• **PROVIDED INFORMATION**:
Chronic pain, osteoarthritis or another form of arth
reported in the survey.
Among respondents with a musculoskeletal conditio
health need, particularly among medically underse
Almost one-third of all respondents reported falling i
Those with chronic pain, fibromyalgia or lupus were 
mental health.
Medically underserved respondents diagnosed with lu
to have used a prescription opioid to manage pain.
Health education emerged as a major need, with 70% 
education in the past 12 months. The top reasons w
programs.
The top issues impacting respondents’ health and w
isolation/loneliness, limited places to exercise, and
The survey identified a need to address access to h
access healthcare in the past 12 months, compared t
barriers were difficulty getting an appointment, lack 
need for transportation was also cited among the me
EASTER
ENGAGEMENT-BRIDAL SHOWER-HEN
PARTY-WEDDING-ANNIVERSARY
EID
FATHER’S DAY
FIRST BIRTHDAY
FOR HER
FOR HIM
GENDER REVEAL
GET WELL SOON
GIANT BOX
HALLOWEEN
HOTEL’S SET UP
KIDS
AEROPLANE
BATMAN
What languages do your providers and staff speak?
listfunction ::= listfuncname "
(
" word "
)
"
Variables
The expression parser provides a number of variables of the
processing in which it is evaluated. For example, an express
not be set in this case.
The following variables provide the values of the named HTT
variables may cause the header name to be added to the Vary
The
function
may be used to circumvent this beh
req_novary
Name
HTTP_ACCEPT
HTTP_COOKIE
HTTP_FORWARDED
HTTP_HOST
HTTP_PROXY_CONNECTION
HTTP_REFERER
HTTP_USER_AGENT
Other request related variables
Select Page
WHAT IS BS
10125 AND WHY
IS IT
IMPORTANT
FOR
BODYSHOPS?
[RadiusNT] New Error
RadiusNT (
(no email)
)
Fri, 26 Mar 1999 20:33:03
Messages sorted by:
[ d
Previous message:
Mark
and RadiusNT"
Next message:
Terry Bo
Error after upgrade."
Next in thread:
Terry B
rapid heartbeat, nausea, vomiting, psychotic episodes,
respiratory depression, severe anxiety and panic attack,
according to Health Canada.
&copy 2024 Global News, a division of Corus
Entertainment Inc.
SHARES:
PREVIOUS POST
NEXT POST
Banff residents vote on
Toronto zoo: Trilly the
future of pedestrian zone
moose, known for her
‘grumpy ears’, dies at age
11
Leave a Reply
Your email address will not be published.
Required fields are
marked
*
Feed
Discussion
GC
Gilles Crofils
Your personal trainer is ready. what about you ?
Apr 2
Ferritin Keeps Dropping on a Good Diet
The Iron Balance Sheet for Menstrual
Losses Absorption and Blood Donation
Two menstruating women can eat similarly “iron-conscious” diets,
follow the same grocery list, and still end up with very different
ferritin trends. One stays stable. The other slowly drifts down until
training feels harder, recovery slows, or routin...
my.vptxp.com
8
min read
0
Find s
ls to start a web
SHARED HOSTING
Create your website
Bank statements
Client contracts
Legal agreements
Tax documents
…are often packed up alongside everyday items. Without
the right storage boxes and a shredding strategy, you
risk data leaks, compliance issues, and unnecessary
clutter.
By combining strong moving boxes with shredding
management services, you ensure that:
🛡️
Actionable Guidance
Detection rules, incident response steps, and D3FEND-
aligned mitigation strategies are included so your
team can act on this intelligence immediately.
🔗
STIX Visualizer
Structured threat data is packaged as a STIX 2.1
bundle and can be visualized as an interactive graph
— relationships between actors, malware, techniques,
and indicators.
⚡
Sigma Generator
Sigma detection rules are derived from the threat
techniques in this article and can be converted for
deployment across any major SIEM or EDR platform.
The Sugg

• **JOB ITEM**: Your answer should be the lines from the one containing "Actionable Guidance" to the end of the entries above, restated exactly and alone.

• **ANSWER SPACE**:
Actionable Guidance
Detection rules, incident response steps, and D3FEND-
aligned mitigation strategies are included so your
team can act on this intelligence immediately.
🔗
STIX Visualizer
Structured threat data is packaged as a STIX 2.1
bundle and can be visualized as an interactive graph
— relationships between actors, malware, techniques,
and indicators.
⚡
Sigma Generator
Sigma detection rules are derived from the threat
techniques in this article and can be converted for
deployment across any major SIEM or EDR platform.
The Sugg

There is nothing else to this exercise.